Malware Authors now using Coronavirus to Push Lokibot Trojan on Unsuspecting Users
The following image is a screenshot of the first email which contains the Lokibot attachment:
Latest attacks prove there are no depths to which scammers won’t sink in order to steal from victims.
The Comodo Cyber Security research team recently discovered two opportunistic malware attacks which hope to take advantage of people’s fears and sympathies over the Coronavirus. The attacks use the classic method of spamming victims with an ostensibly trustworthy email containing malicious attachments and links. The first message reads “We are sorry for late response as our Holiday was extended due to the Corona Virus outbreak, as regards your la=t invoice, our account department has rejected payment for incorect accoun= information, please find attached your original invoice, double check and=send back for processing of payment”.
The attached ‘invoice’ is, of course, malware. In this case it is a banking trojan called ‘Lokibot’ which hoovers sensitive data such as usernames and passwords from the user’s browser. The second email has a Corona-related click-bait link which reads: “BREAKING NEWS: Military Source Exposes Shocking TRUTH About Coronavirus and the 1 thing You Must Do Before It’s TOO LATE”. Again, clicking the link causes the installation of the Lokibot malware.
As you’re undoubtedly aware by now, the Coronavirus is a deadly infection that is spreading fast around the world and has caused widespread public fear. Cybercriminals are trying to cash-in on the public interest around the virus by lacing the text of their phishing emails with Corona-related information.

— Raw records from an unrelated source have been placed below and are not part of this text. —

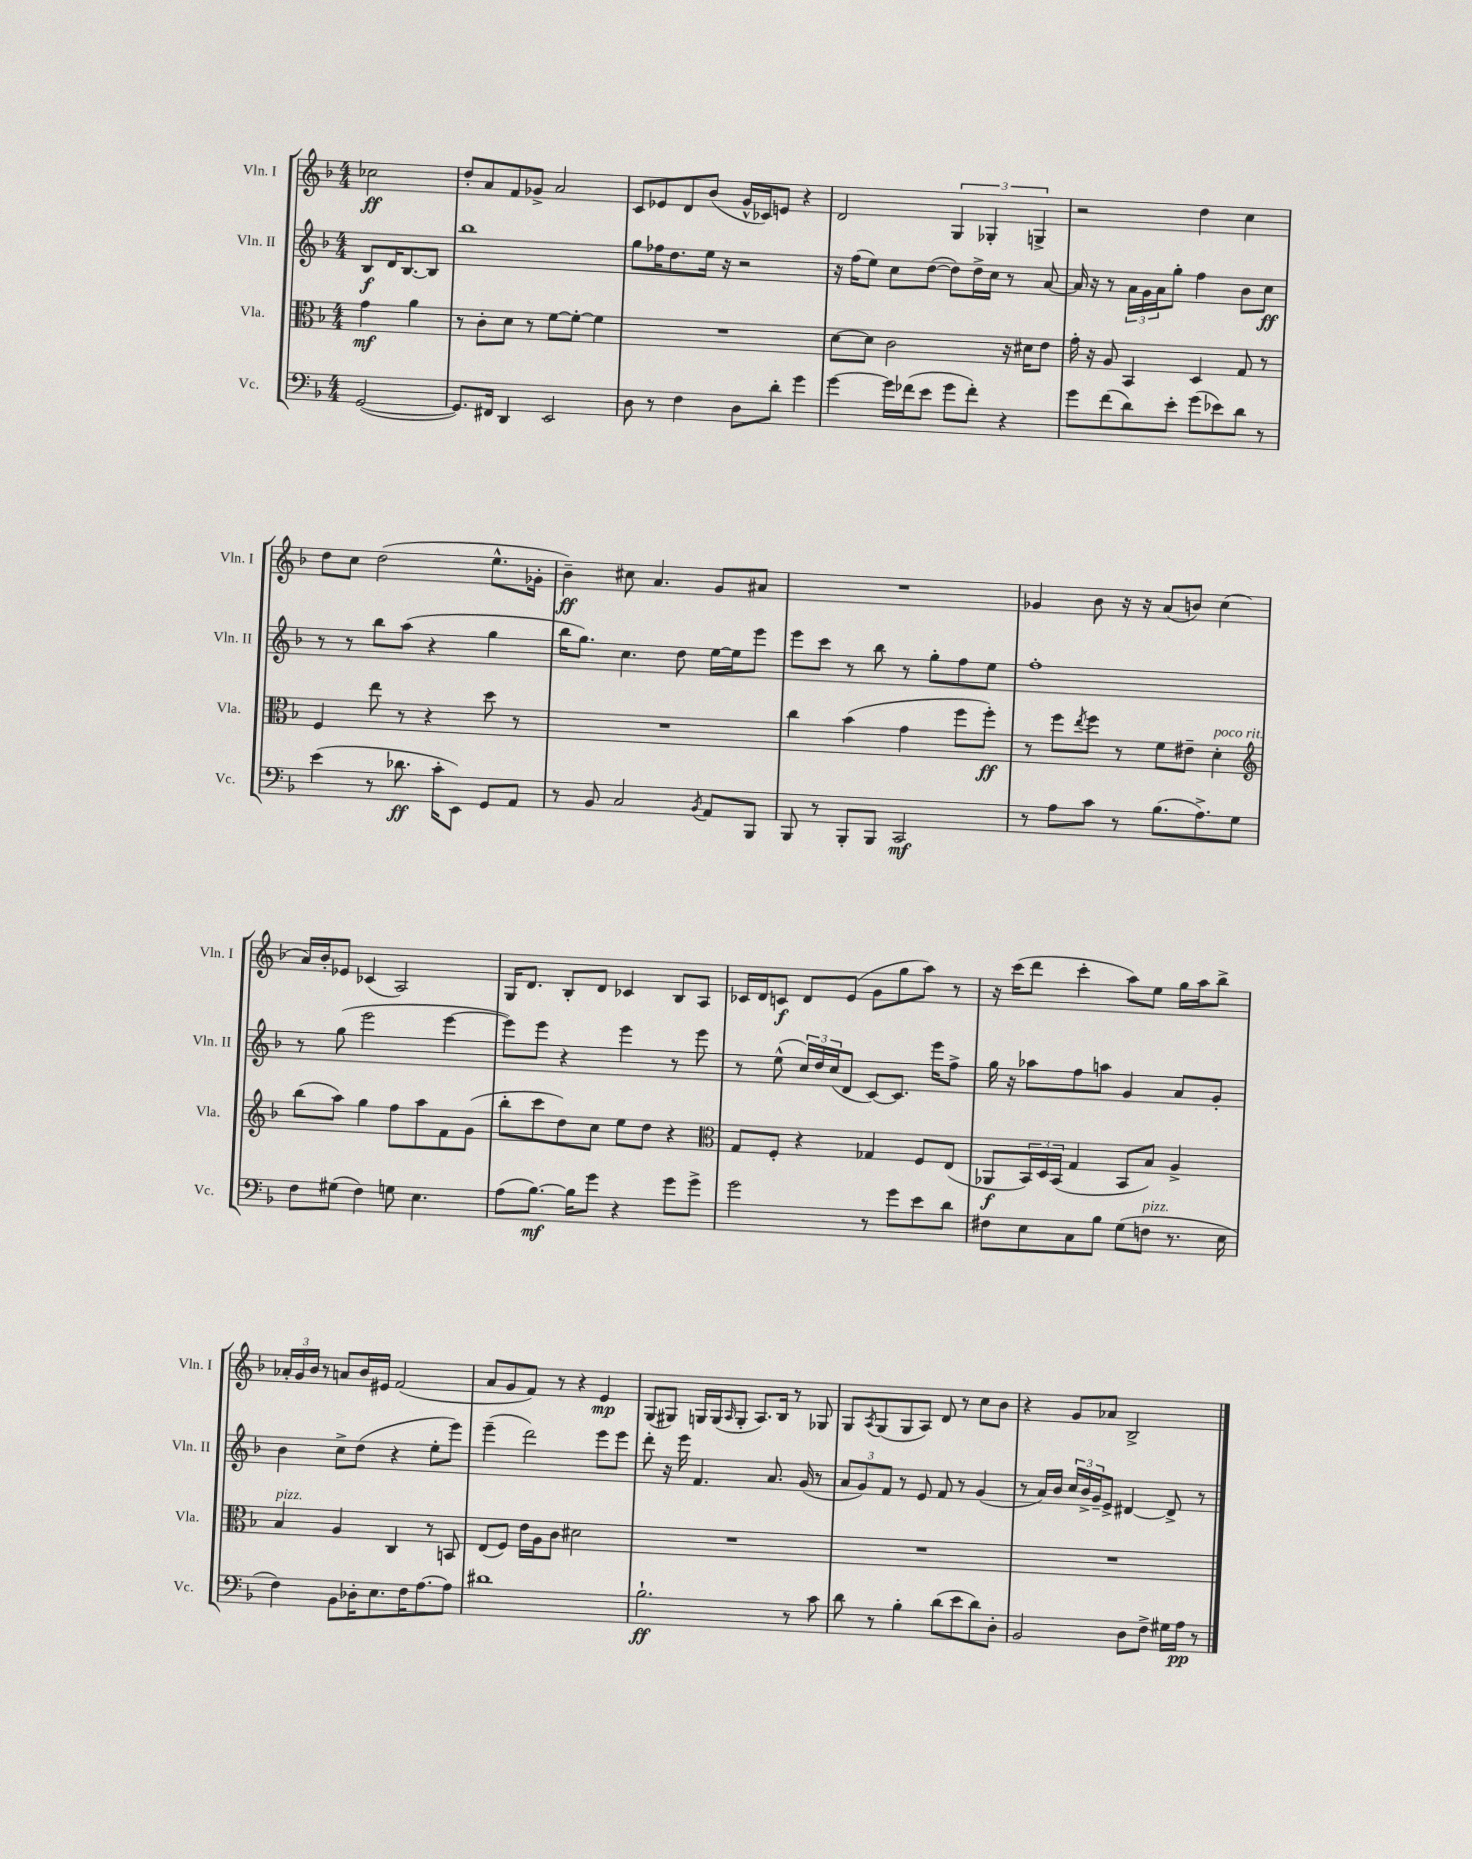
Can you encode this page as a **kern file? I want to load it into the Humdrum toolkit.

**kern	**dynam	**kern	**dynam	**kern	**dynam	**kern	**dynam
*part4	*part4	*part3	*part3	*part2	*part2	*part1	*part1
*staff4	*staff4	*staff3	*staff3	*staff2	*staff2	*staff1	*staff1
*I"Vc.	*	*I"Vla.	*	*I"Vln. II	*	*I"Vln. I	*
*I'Vc.	*	*I'Vla.	*	*I'Vln. II	*	*I'Vln. I	*
*clefF4	*	*clefC3	*	*clefG2	*	*clefG2	*
*k[b-]	*	*k[b-]	*	*k[b-]	*	*k[b-]	*
*M4/4	*	*M4/4	*	*M4/4	*	*M4/4	*
=	=	=	=	=	=	=	=
([2GG/	.	4g\	mf	8B-/L	f	2cc-X\	ff
.	.	.	.	16d/K	.	.	.
.	.	.	.	[8.B-/	.	.	.
.	.	4a\	.	.	.	.	.
.	.	.	.	8B-/J]	.	.	.
=1	=1	=1	=1	=1	=1	=1	=1
8.GG/L])	.	8r	.	1bb-	.	8dd'/L	.
.	.	8c'\L	.	.	.	8a/	.
16FF#X/Jk	.	.	.	.	.	.	.
4DD/	.	8d\J	.	.	.	8f/	.
.	.	8r	.	.	.	8g-X^/J	.
2EE/	.	[8f\L	.	.	.	2a/	.
.	.	8f'\J_	.	.	.	.	.
.	.	4f\]	.	.	.	.	.
=2	=2	=2	=2	=2	=2	=2	=2
8D\	.	1r	.	8gg\L	.	8c/L	.
8r	.	.	.	16ff-X\K	.	8e-X/	.
.	.	.	.	8.dd\	.	.	.
4F\	.	.	.	.	.	8d/	.
.	.	.	.	16ee\Jk	.	(8b-/J	.
.	.	.	.	16r	.	.	.
8D\L	.	.	.	2r	.	16g^^/LL	.
.	.	.	.	.	.	16c-X/J)	.
8d'\J	.	.	.	.	.	8en/J	.
4g\	.	.	.	.	.	4r	.
=3	=3	=3	=3	=3	=3	=3	=3
[4g\	.	[8d\L	.	16r	.	2d/	.
.	.	.	.	(16ff\KL	.	.	.
.	.	8d\J]	.	8ee\J)	.	.	.
16g\LL]	.	2c\	.	8cc\L	.	.	.
(16f-X\J	.	.	.	.	.	.	.
8e\J	.	.	.	([8dd\J	.	.	.
8g\L	.	.	.	8dd\L])	.	6G/	.
8f-'\J)	.	.	.	16dd^\L	.	.	.
.	.	.	.	.	.	6G-X'/	.
.	.	.	.	16cc\JJ	.	.	.
4r	.	16r	.	8r	.	.	.
.	.	16d#X\KL	.	.	.	.	.
.	.	.	.	.	.	6Gn^/	.
.	.	8e\J	.	[8a/	.	.	.
=4	=4	=4	=4	=4	=4	=4	=4
8g\L	.	16g'\	.	16a/]	.	2r	.
.	.	16r	.	16r	.	.	.
(8f\	.	8A/	.	8r	.	.	.
8d\)	.	4BB-/	.	24a\LL	.	.	.
.	.	.	.	24g\	.	.	.
.	.	.	.	24a\J	.	.	.
8e'\J	.	.	.	8gg'\J	.	.	.
(8g\L	.	4D/	.	4ff\	.	4dd\	.
8e-X\)	.	.	.	.	.	.	.
8d\J	.	8G/	.	8b-\L	.	4cc\	.
8r	.	8r	.	8cc\J	ff	.	.
!!LO:LB:g=z
=5	=5	=5	=5	=5	=5	=5	=5
(4e\	.	4F/	.	8r	.	8dd\L	.
.	.	.	.	8r	.	8cc\J	.
8r	.	8ee\	.	8bb-\L	.	(2dd\	.
8.d-X\	ff	8r	.	(8aa\J	.	.	.
.	.	4r	.	4r	.	.	.
16c'\KL	.	.	.	.	.	.	.
8EE\J)	.	.	.	.	.	.	.
8GG/L	.	8dd\	.	4gg\	.	8.ee^^\L	.
8AA/J	.	8r	.	.	.	.	.
.	.	.	.	.	.	16g-X'\Jk	.
=6	=6	=6	=6	=6	=6	=6	=6
8r	.	1r	.	16bb-\KL	.	4b-~\)	ff
.	.	.	.	8.gg\J)	.	.	.
8BB-/	.	.	.	.	.	.	.
2C/	.	.	.	4.cc\	.	8cc#X\	.
.	.	.	.	.	.	4.a/	.
.	.	.	.	8dd\	.	.	.
8qBB-/	.	.	.	.	.	.	.
8AA/L	.	.	.	[16ee\LL	.	8g/L	.
.	.	.	.	16ee\J]	.	.	.
8BBB-/J	.	.	.	8eee\J	.	8a#X/J	.
=7	=7	=7	=7	=7	=7	=7	=7
8BBB-/	.	4cc\	.	8eee\L	.	1r	.
8r	.	.	.	8ccc\J	.	.	.
8BBB-'/L	.	(4b-\	.	8r	.	.	.
8BBB-/J	.	.	.	8bb-\	.	.	.
2CC/	mf	4g\	.	8r	.	.	.
.	.	.	.	8gg'\L	.	.	.
.	.	8ff\L	.	8ff\	.	.	.
.	.	8ff'\J)	ff	8ee\J	.	.	.
=8	=8	=8	=8	=8	=8	=8	=8
8r	.	8r	.	1ff'	.	4g-X/	.
8A\L	.	8ff\L	.	.	.	.	.
.	.	8qee/	.	.	.	.	.
8c\J	.	8ff\J	.	.	.	8b-\	.
8r	.	8r	.	.	.	16r	.
.	.	.	.	.	.	16r	.
(8.B-\L	.	8f\L	.	.	.	(8a/L	.
.	.	8e#X~\J	.	.	.	8bn/J)	.
8.A^\)	.	.	.	.	.	.	.
!	!	!LO:TX:a:i:t=poco rit.	!	!	!	!	!
.	.	4d'\	.	.	.	(4cc\	.
8G\J	.	.	.	.	.	.	.
!!LO:LB:g=z
=9	=9	=9	=9	=9	=9	=9	=9
*	*	*clefG2	*	*	*	*	*
8F\L	.	(8bb-\L	.	8r	.	16a/LL)	.
.	.	.	.	.	.	16b-'/J	.
(8G#X\J	.	8aa\J)	.	(8gg\	.	8e-X/J	.
4F\)	.	4gg\	.	2eee\	.	(4c-X/	.
8Gn\	.	8ff\L	.	.	.	2A/)	.
4.E\	.	8aa\	.	.	.	.	.
.	.	8f\	.	[4eee\	.	.	.
.	.	(8g\J	.	.	.	.	.
=10	=10	=10	=10	=10	=10	=10	=10
(8A\L	.	8bb-'\L	.	8eee\L])	.	16G/KL	.
.	.	.	.	.	.	8.d/J	.
[8.B-\J)	mf	8ccc\	.	8eee\J	.	.	.
.	.	8dd\)	.	4r	.	8B-'/L	.
16B-\KL]	.	.	.	.	.	.	.
8g\J	.	8cc\J	.	.	.	8d/J	.
4r	.	8ee\L	.	4eee\	.	4c-X/	.
.	.	8dd\J	.	.	.	.	.
8g\L	.	4r	.	8r	.	8B-/L	.
8g^\J	.	.	.	8eee\	.	8A/J	.
=11	=11	=11	=11	=11	=11	=11	=11
*	*	*clefC3	*	*	*	*	*
2g\	.	8G/L	.	8r	.	16c-X/LL	.
.	.	.	.	.	.	16d/J	.
.	.	8F'/J	.	(8ee^^\	.	8cn/J	f
.	.	4r	.	24cc/LL)	.	8d/L	.
.	.	.	.	24dd/	.	.	.
.	.	.	.	(24cc/J	.	.	.
.	.	.	.	8d/J	.	(8e/J	.
8r	.	4G-X/	.	[8c/L)	.	8g\L	.
8g\L	.	.	.	8.c/J]	.	8gg\	.
8e\	.	8F/L	.	.	.	8aa\J)	.
.	.	.	.	16eee\KL	.	.	.
8d\J	.	(8E/J	.	8ff^\J	.	8r	.
=12	=12	=12	=12	=12	=12	=12	=12
8F#X\L	.	8AA-X/L	f	16gg\	.	16r	.
.	.	.	.	16r	.	(16ccc\KL	.
8E\	.	24BB-/L)	.	8aa-X\L	.	8ddd\J	.
.	.	24D/	.	.	.	.	.
.	.	(24BB-/JJ	.	.	.	.	.
8C\	.	4G/	.	8ff\	.	4ccc'\	.
8B-\J	.	.	.	8aan\J	.	.	.
(8G\L	.	8BB-/L	.	4g/	.	8aa\L)	.
!LO:TX:a:i:t=pizz.	!	!	!	!	!	!	!
8Fn\J	.	8B-/J)	.	.	.	8ee\J	.
8.r	.	4A^/	.	8a/L	.	16gg\LL	.
.	.	.	.	.	.	16aa\J	.
.	.	.	.	8g'/J	.	8bb-^\J	.
16E\	.	.	.	.	.	.	.
!!LO:LB:g=z
=13	=13	=13	=13	=13	=13	=13	=13
!	!	!LO:TX:a:i:t=pizz.	!	!	!	!	!
4F\)	.	4B-/	.	4b-\	.	24a-X'/LL	.
.	.	.	.	.	.	24g/	.
.	.	.	.	.	.	24b-/JJ	.
.	.	.	.	.	.	8r	.
8BB-\L	.	4A/	.	8cc^\L	.	8an/L	.
16D-X'\K	.	.	.	(8dd\J	.	16b-/L	.
8.E\	.	.	.	.	.	16e#X/JJ	.
.	.	4C/	.	4r	.	(2f/	.
16F\K	.	.	.	.	.	.	.
[8.A\	.	.	.	.	.	.	.
.	.	8r	.	8ee'\L	.	.	.
8A\J]	.	8BBn/	.	8eee\J)	.	.	.
=14	=14	=14	=14	=14	=14	=14	=14
1d#X	.	(8E/L	.	(4eee~\	.	8a/L	.
.	.	8F/J)	.	.	.	8g/	.
.	.	16e\LL	.	2ddd\)	.	8f/J)	.
.	.	16A\J	.	.	.	.	.
.	.	8c\J	.	.	.	8r	.
.	.	2d#X\	.	.	.	4r	.
.	.	.	.	8eee\L	.	4e/	mp
.	.	.	.	8eee\J	.	.	.
=15	=15	=15	=15	=15	=15	=15	=15
2.B-`\	ff	1r	.	8ddd'\	.	(8G/L	.
.	.	.	.	16r	.	8G#X/J)	.
.	.	.	.	16eee\	.	.	.
.	.	.	.	4.f/	.	16Gn/LL	.
.	.	.	.	.	.	(16G/J	.
.	.	.	.	.	.	16qqA/	.
.	.	.	.	.	.	8G'/J	.
.	.	.	.	.	.	8.A/L)	.
.	.	.	.	8.a/	.	.	.
.	.	.	.	.	.	16B-/Jk	.
8r	.	.	.	.	.	8r	.
.	.	.	.	(16g/	.	.	.
8c\	.	.	.	8r	.	8G-X/	.
=16	=16	=16	=16	=16	=16	=16	=16
8d\	.	1r	.	12a/L	.	8G/L	.
.	.	.	.	12g/)	.	.	.
.	.	.	.	.	.	8qA/	.
8r	.	.	.	.	.	(8G/	.
.	.	.	.	12f/J	.	.	.
4B-'\	.	.	.	8r	.	8G/	.
.	.	.	.	8e/	.	8A/J)	.
(8d\L	.	.	.	8f/	.	8d/	.
8e\	.	.	.	8r	.	8r	.
8d\)	.	.	.	(4g/	.	8cc\L	.
8D'\J	.	.	.	.	.	8b-\J	.
=17	=17	=17	=17	=17	=17	=17	=17
2BB-/	.	1r	.	8r	.	4r	.
.	.	.	.	16a/LL)	.	.	.
.	.	.	.	16b-/JJ	.	.	.
.	.	.	.	24cc/LL	.	8g/L	.
.	.	.	.	24b-^/	.	.	.
.	.	.	.	24g~/J	.	.	.
.	.	.	.	8e^/J	.	8a-X/J	.
8D\L	.	.	.	[4d#X/	.	2B-^/	.
8F^\J	.	.	.	.	.	.	.
16G#X\LL	.	.	.	8d#^/]	.	.	.
16A\JJ	pp	.	.	.	.	.	.
8r	.	.	.	8r	.	.	.
==	==	==	==	==	==	==	==
*-	*-	*-	*-	*-	*-	*-	*-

The Loki emails contain a malicious attachment which has the extension “.pdf.gz”, the attacker obviously hoping people assume it is a PDF and don’t notice the .gz extension. The file installs the Lokibot banking trojan if the user opens the attachment. The trojan harvests sensitive information stored in internet browsers, including bank login details and other system information, which it then sends back to the malware authors.